But as easy as it is to dismantle Maher’s assault on Islam with words — the most potent weapon in the arsenal of the ivory tower – it’s equally important to leave intact Maher’s right to argue. Behind the veneer of ignorance, there is unexpected value in his argument.
Many people have made Maher’s argument before. They are not original in nature. Just turn on Fox and you’ll see half a dozen pundits insult Islam frequently. But the value of this episode stems from Maher’s political allegiance. Because Maher is one of the comic chieftains of the American left, liberals are forced to confront his arguments in a manner unlike the way they would respond to some blowhard on conservative radio.
After all, it’s simple enough to turn the other way from the endless fountain of Islamophobic vituperations. In reality, it takes a self-proclaimed liberal such as Bill Maher, who publicly touted a $1 million donation to President Obama’s re-election campaign, to denounce Islam for the defensive machinery of the tolerant-minded to snap into motion.
This isn’t a conspiracy between Bill Maher and conservatives. Rather, it’s an unintentional yet healthy process by which the national discourse advances on an important issue in the wake of an unhealthy public utterance. If nothing else, it is a moment for destructive, unenlightened opinions to be overpowered by the undeniable weight of the facts.
Bill Maher does not deserve a medal for his unwitting support of the progressive movement. And, after criticizing the Yale Atheists, Humanists and Agnostics on his show for not supporting Ayaan Hirsi Ali — “You’re atheists! You should be attacking religion, not siding with the people who hold women down and violate them.” — it’s doubtful the University will confer speaking privileges on the HBO star anytime soon.
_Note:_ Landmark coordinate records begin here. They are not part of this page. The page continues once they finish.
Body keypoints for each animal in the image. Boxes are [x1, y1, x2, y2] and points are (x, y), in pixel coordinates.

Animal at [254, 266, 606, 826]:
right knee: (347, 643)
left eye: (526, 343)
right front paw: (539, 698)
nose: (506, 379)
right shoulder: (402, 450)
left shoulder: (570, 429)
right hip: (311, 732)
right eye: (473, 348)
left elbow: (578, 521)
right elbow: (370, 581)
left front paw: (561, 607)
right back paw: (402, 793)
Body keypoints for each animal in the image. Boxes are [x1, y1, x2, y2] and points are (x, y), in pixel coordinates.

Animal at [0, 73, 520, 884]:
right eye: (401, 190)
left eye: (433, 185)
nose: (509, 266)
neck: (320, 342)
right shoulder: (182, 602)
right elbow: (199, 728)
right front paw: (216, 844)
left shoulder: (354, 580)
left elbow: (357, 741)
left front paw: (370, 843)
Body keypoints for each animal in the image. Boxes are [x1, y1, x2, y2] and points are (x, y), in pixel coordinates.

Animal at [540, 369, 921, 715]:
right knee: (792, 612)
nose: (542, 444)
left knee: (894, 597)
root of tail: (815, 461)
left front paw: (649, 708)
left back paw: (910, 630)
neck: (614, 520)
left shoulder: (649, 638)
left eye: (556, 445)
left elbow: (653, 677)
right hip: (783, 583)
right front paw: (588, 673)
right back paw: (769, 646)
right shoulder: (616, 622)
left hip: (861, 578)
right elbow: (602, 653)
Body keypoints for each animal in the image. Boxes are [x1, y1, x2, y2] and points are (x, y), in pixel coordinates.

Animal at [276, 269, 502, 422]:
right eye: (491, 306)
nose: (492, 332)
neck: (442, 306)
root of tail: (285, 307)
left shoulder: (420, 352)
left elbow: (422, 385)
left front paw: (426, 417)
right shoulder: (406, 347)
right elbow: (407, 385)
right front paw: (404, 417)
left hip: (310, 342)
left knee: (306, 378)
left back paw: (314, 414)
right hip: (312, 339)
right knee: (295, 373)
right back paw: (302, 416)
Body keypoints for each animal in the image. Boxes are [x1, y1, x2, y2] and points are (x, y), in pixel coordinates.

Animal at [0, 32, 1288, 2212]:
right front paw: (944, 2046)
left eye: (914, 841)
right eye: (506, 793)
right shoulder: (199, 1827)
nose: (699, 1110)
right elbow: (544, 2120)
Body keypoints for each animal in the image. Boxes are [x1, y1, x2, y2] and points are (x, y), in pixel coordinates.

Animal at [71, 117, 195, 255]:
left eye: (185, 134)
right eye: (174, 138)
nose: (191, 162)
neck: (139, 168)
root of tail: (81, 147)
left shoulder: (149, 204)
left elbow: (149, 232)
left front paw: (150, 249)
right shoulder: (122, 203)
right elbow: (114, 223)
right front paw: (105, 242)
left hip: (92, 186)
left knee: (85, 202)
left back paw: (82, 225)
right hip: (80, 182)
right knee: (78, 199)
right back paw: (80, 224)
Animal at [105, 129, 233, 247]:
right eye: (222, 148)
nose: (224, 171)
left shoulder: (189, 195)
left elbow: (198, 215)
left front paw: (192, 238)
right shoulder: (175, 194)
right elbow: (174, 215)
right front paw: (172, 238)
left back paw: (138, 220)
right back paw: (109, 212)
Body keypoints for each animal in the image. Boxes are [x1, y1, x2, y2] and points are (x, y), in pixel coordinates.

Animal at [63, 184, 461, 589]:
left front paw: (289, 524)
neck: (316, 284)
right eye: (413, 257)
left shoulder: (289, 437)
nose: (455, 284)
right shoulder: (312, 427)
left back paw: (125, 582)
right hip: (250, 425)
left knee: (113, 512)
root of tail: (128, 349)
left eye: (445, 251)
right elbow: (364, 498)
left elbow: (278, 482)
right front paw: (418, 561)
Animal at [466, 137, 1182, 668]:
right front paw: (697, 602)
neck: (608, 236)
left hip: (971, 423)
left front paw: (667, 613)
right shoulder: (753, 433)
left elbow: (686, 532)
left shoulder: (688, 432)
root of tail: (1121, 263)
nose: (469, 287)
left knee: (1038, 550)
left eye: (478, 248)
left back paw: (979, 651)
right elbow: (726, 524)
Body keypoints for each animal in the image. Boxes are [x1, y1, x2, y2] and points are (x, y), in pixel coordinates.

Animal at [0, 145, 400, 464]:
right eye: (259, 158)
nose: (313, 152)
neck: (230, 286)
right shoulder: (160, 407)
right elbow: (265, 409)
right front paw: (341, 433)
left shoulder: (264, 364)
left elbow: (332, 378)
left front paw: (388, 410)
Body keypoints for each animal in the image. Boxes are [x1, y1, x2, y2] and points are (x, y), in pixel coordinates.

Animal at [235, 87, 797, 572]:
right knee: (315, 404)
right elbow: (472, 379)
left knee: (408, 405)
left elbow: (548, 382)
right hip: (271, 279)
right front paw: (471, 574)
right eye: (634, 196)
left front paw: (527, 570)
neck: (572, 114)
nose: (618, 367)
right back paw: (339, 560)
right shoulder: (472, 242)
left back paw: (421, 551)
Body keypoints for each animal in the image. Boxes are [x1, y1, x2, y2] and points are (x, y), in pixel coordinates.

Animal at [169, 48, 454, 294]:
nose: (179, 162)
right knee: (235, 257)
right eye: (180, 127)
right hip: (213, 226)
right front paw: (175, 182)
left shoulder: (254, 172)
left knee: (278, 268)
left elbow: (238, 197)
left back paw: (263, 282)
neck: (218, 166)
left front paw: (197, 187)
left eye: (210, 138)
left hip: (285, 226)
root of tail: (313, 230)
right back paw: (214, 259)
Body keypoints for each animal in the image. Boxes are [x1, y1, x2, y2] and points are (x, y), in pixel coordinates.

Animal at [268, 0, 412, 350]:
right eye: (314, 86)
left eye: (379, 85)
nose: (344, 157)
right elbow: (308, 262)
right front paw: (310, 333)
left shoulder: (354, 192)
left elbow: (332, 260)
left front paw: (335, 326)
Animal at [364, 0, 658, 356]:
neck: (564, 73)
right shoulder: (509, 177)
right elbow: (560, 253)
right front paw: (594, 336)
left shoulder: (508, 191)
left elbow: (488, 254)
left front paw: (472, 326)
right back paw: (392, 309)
But maybe Yale should. Because in the same way Hirsi Ali in her much discussed visit to New Haven in September generated significant campus dialogue over issues of free speech, human dignity and Islam, Maher can also be an unexpected source for constructive conversation on campus. If Maher can’t express his views at an academic institution like Yale, then where can he? This University is and should be committed to the collision of opposing ideas, however onerous and grotesque they may be.
Maher’s status and credentials would have the legitimacy to muster a real, honest, intellectual response from those who find issue with his positions.
Schools such as Yale and Berkeley are the perfect environments for public intellectuals and personalities to debate theology, history and culture. If the academy turns away Maher and others who share his sentiments, then we can’t feign surprise when his hurtful aspersions continue on television. On television, he controls the debate. There may be no intellectual checks and balances on “Real Talk.” Maher can get away with lazy simplifications of Islam in front of Ben Affleck, but he won’t be able to do the same in front of one of a university’s many qualified scholars.
Only words in head-to-head confrontations can ameliorate the plague of hate speech. The media today is polarized. It is too easy for the left and right to shout across from one another without ever actively engaging. Universities should play a greater role in fostering bilateral dialogue.